The Final End Approaches!

I have a rendezvous with Death
At some disputed barricade,
When Spring comes back with rustling shade
And apple-blossoms fill the air—
I have a rendezvous with Death
When Spring brings back blue days and fair.

It may be he shall take my hand
And lead me into his dark land
And close my eyes and quench my breath—
It may be I shall pass him still.
I have a rendezvous with Death
On some scarred slope of battered hill,
When Spring comes round again this year
And the first meadow-flowers appear.

God knows 'twere better to be deep
Pillowed in silk and scented down,
Where Love throbs out in blissful sleep,
Pulse nigh to pulse, and breath to breath,
Where hushed awakenings are dear ...
But I've a rendezvous with Death
At midnight in some flaming town,
When Spring trips north again this year,
And I to my pledged word am true,
I shall not fail that rendezvous.

I Have a Rendezvous with Death

 
If I could take something with me I think I’d take memory.
Even knowing that in the end, past the door, we all go with nothing but what we’ve been.

Not the grand, highlight-reel stuff. Not the awards or the headlines. I’d take the small moments:

The way a room sounds when everyone you love is in it.
The weight of a good tool in your hand that’s worn smooth from years of use.
A dog settling down because he knows you’re steady.
A note someone left that meant more than it looked like it did.
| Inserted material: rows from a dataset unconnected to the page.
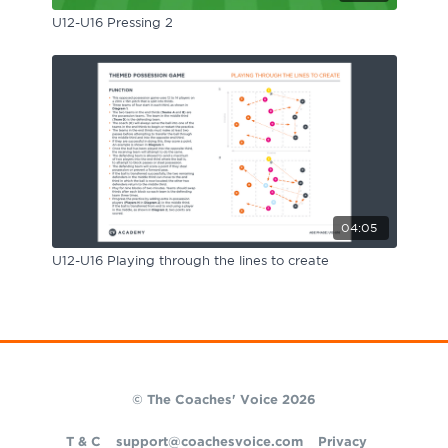
U12-U16 Pressing 2
04:05
U12-U16 Playing through the lines to create
© The Coaches' Voice 2026
T & C
support@coachesvoice.com
Privacy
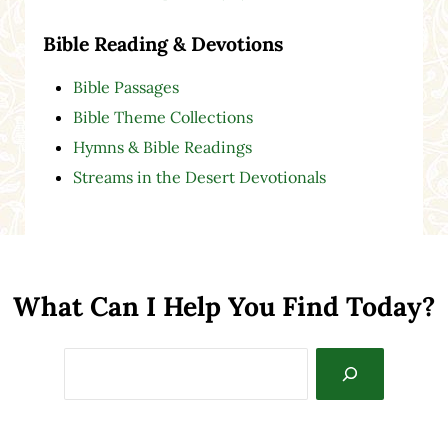
Bible Reading & Devotions
Bible Passages
Bible Theme Collections
Hymns & Bible Readings
Streams in the Desert Devotionals
What Can I Help You Find Today?
Search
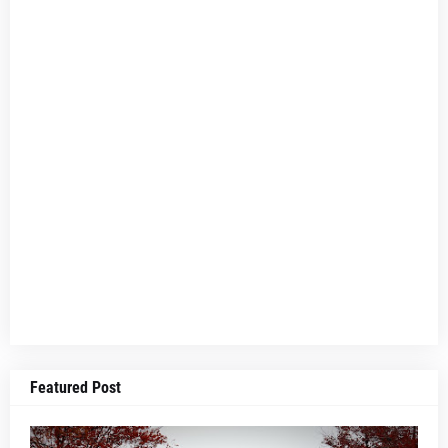
Featured Post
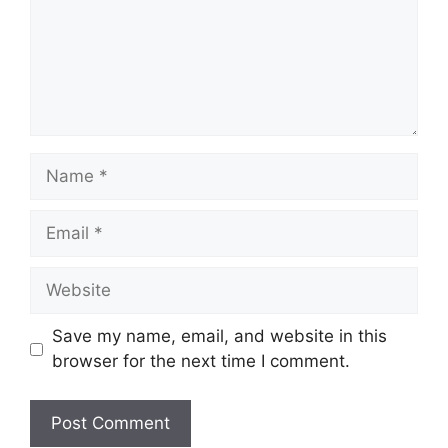
Name
Email
Website
Save my name, email, and website in this
browser for the next time I comment.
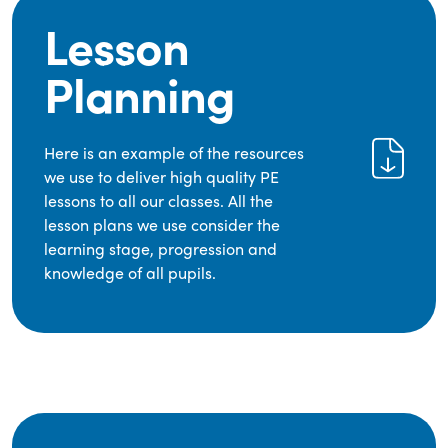
Lesson
Planning
Here is an example of the resources
we use to deliver high quality PE
lessons to all our classes. All the
lesson plans we use consider the
learning stage, progression and
knowledge of all pupils.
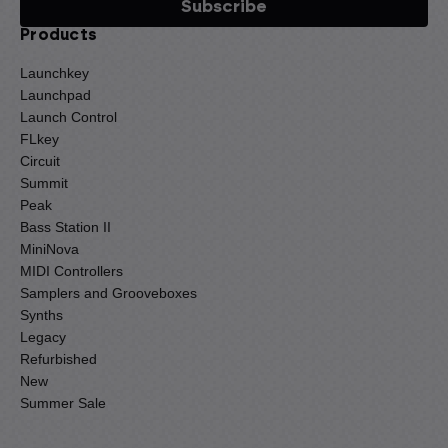
Products
Launchkey
Launchpad
Launch Control
FLkey
Circuit
Summit
Peak
Bass Station II
MiniNova
MIDI Controllers
Samplers and Grooveboxes
Synths
Legacy
Refurbished
New
Summer Sale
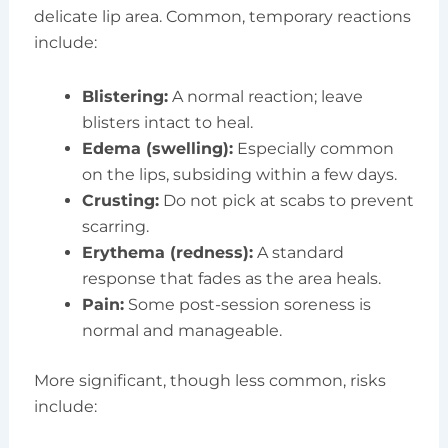
delicate lip area. Common, temporary reactions
include:
Blistering:
A normal reaction; leave
blisters intact to heal.
Edema (swelling):
Especially common
on the lips, subsiding within a few days.
Crusting:
Do not pick at scabs to prevent
scarring.
Erythema (redness):
A standard
response that fades as the area heals.
Pain:
Some post-session soreness is
normal and manageable.
More significant, though less common, risks
include:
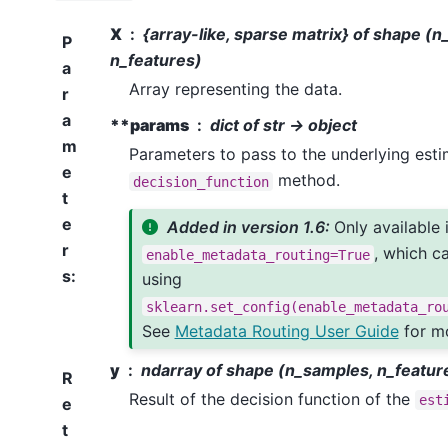
X
{array-like, sparse matrix} of shape (
P
n_features)
a
Array representing the data.
r
a
**params
dict of str -> object
m
Parameters to pass to the underlying esti
e
method.
decision_function
t
e
Added in version 1.6:
Only available 
r
, which c
enable_metadata_routing=True
s
:
using
sklearn.set_config(enable_metadata_ro
See
Metadata Routing User Guide
for mo
y
ndarray of shape (n_samples, n_featur
R
Result of the decision function of the
est
e
t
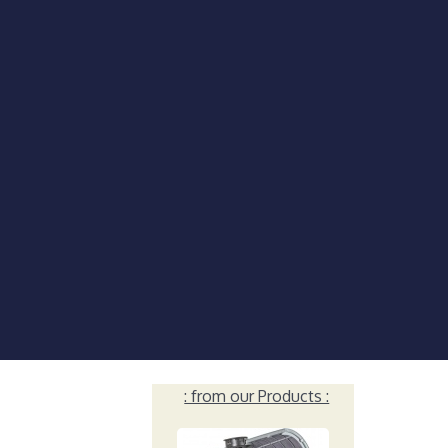
: from our Products :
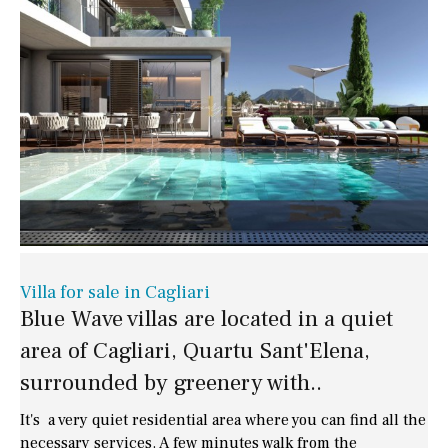
Villa for sale in Cagliari
Blue Wave villas are located in a quiet
area of Cagliari, Quartu Sant'Elena,
surrounded by greenery with..
It's a very quiet residential area where you can find all the
necessary services. A few minutes walk from the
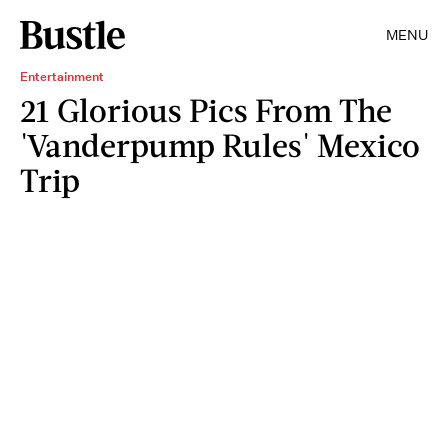
MENU
Entertainment
21 Glorious Pics From The
'Vanderpump Rules' Mexico
Trip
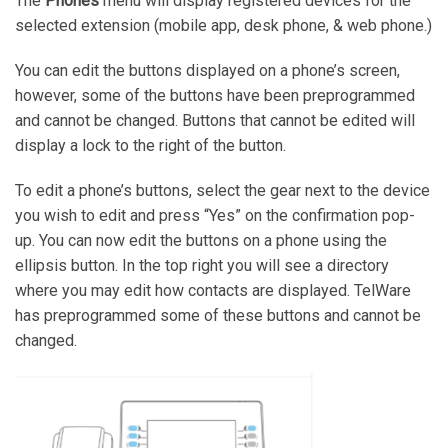
The
Phones
menu will display registered devices for the
selected extension (mobile app, desk phone, & web phone.)
You can edit the buttons displayed on a phone’s screen,
however, some of the buttons have been preprogrammed
and cannot be changed. Buttons that cannot be edited will
display a lock to the right of the button.
To edit a phone’s buttons, select the gear next to the device
you wish to edit and press “Yes” on the confirmation pop-
up. You can now edit the buttons on a phone using the
ellipsis button. In the top right you will see a directory
where you may edit how contacts are displayed. TelWare
has preprogrammed some of these buttons and cannot be
changed.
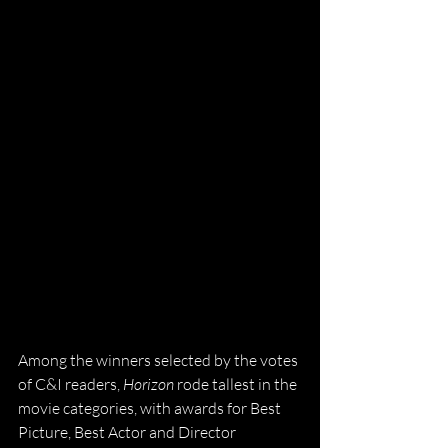
Among the winners selected by the votes 
of C&I readers, 
Horizon
 rode tallest in the 
movie categories, with awards for Best 
Picture, Best Actor and Director 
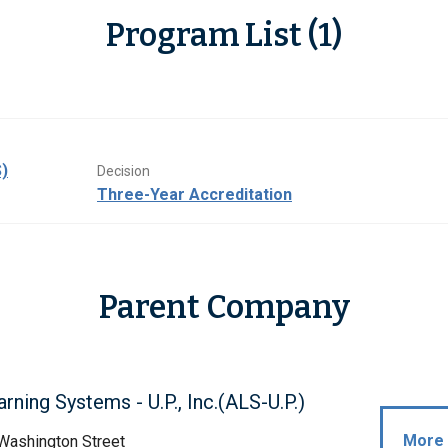
Program List (1)
)
Decision
Three-Year Accreditation
Parent Company
arning Systems - U.P., Inc.(ALS-U.P.)
More 
Washington Street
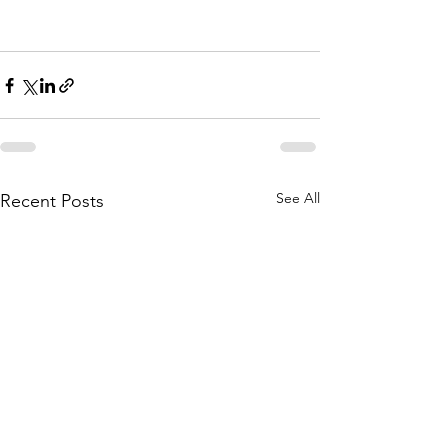
See All
Recent Posts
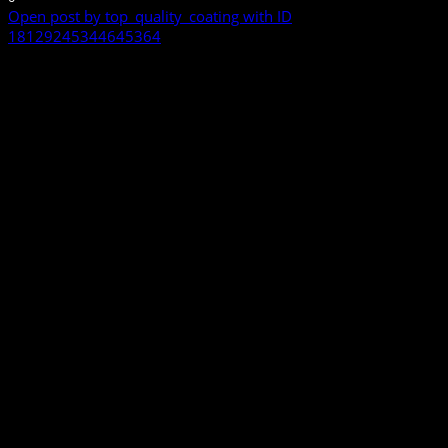
Open post by top_quality_coating with ID
18129245344645364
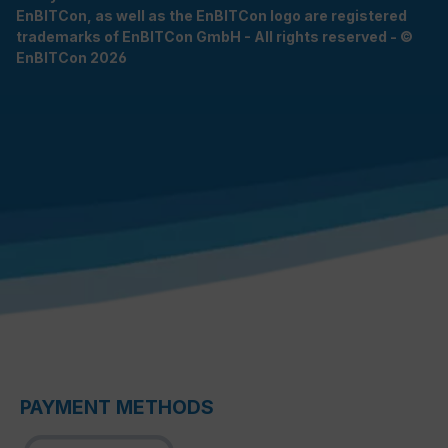
EnBITCon, as well as the EnBITCon logo are registered
trademarks of EnBITCon GmbH - All rights reserved - ©
EnBITCon 2026
PAYMENT METHODS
If memory isn’t allowed, maybe I’d take the ability to recognize meaning, the sense that even simple things matter. Without that, nothing else I might carry would have much worth.
 
Given that the average lifespan is 75.8 Stateside and 79.1 on this side of the pond, many of us are already living on borrowed time.
The Grim Reaper has been following you for years Mitch, waiting for you to give up. He's filed a restraining order against you because your constant whinge about him is killing his vibe.
 
I'm 91 years old and my own ending is approaching. Only 1 out of 8,000 lives to age 100. Thus, at 91 I'm getting close to my own ending. Medicine has never been able to find a Fountain of Youth so I must simply ACCEPT the coming end for me.
I can understand that it's hard to accept when you want to go on. Your post is very sensible. You must accept that your body will give out at some point.
Enjoy the minutes.
My husband was here one day and all was fine and the next he was gone. He was 72.
I hope you live many more years Mitch.